Pushing through brain barriers
October 21, 2009Understanding the inner workings of the brain remains one of the last frontiers in all of neurobiology. A Case Western Reserve University engineering professor is developing a miniaturized low-power device to detect how electrical signals and neurotransmitters in the brain work.
Pedram Mohseni, assistant professor of electrical engineering and computer science at Case School of Engineering, was awarded a $675,000 Faculty Early Career Development grant from the National Science Foundation to pursue the project. The award is stimulus money from the American Recovery and Reinvestment Act.
The brain, which contains trillions of intricately interconnected neurons, is decidedly complex. It fundamentally works by a combination of fast information-carrying electrical signals called action potentials, and chemical neurotransmitters acting on fast time scales in microscopic conjunctions between neurons called synapses. These action potentials are conducted along axons at rates up to 100 meters/second, whereas neurotransmitters, of which there are over one hundred identified to date, will traverse the synaptic cleft and act on target neurons in 1 millisecond or less.
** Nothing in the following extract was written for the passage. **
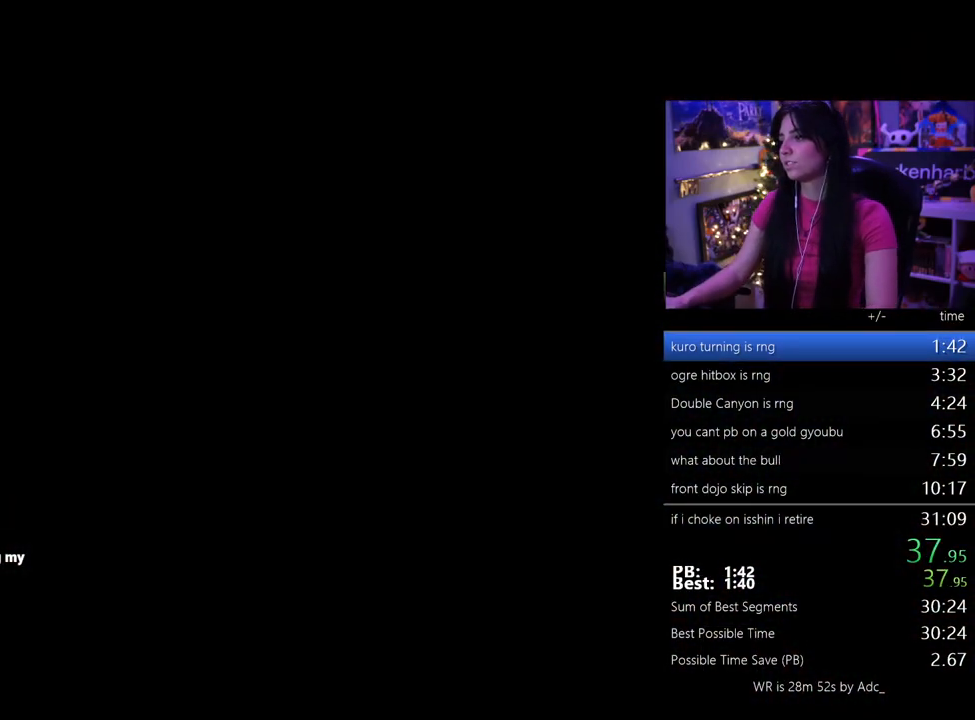
{"keys": [], "events": [[33, "tab", "up"], [83, "tab", "down"], [167, "tab", "up"], [217, "tab", "down"], [317, "tab", "up"], [367, "tab", "down"], [450, "tab", "up"]]}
Great strides have been made over the last few years in developing multisite microsensors for monitoring both the chemical and electrical signals in the brain. In sharp contrast, development of instruments for high-site-density brain monitoring supporting these powerful new microsensors has lagged behind considerably. The two main technical limitations of existing devices are large size and high power needs.
Specifically in this CAREER project, Mohseni will develop a miniaturized low-power device for brain use to support neurobiological experiments in small laboratory animals. This new instrument will simultaneously record 16 channels of chemical and electrical neural activity in the brain from multiple microsensors, measuring neurotransmitters and action potentials in real time, as these signals happen, during behavior.
A state-of-the-art engineering method called very-large-scale-integration (VLSI) will be used to fabricate the device, roughly the size of a common cold capsule. VLSI is the same fabrication process used to create integrated circuits that are at the heart of today's consumer electronics and portable devices such as personal cell phones and computers.
Miniature hearing aid or wristwatch batteries can serve as the power supply. To permit natural behavior by the animal during experiments, this device will be safely implanted under the skin and will transmit recorded brain signals wirelessly using an impulse ultra wideband (I-UWB) telemetry link. I-UWB is an elegant communications technique for short-distance high-data-rate telemetry that has traditionally been used for radar imaging and precision positioning, Mohseni explained. Its newer applications include personal computer peripherals such as wireless monitors or printers.
In collaboration with Prof. Paul A. Garris, a neurobiologist/analytical chemist in the Department of Biological Sciences, Illinois State University, the new device will support a novel set of experiments investigating the role of dopamine in sociosexual behavior using the Syrian hamster. This study addresses a fundamental yet unresolved issue in goal-directed behavior and uses an animal model that uniquely lends itself to identifying brain-behavior relationships. Dopamine, an important neurotransmitter, is critically involved in the brain functions of motivation and learning, yet its precise role has eluded definition despite decades of extensive study.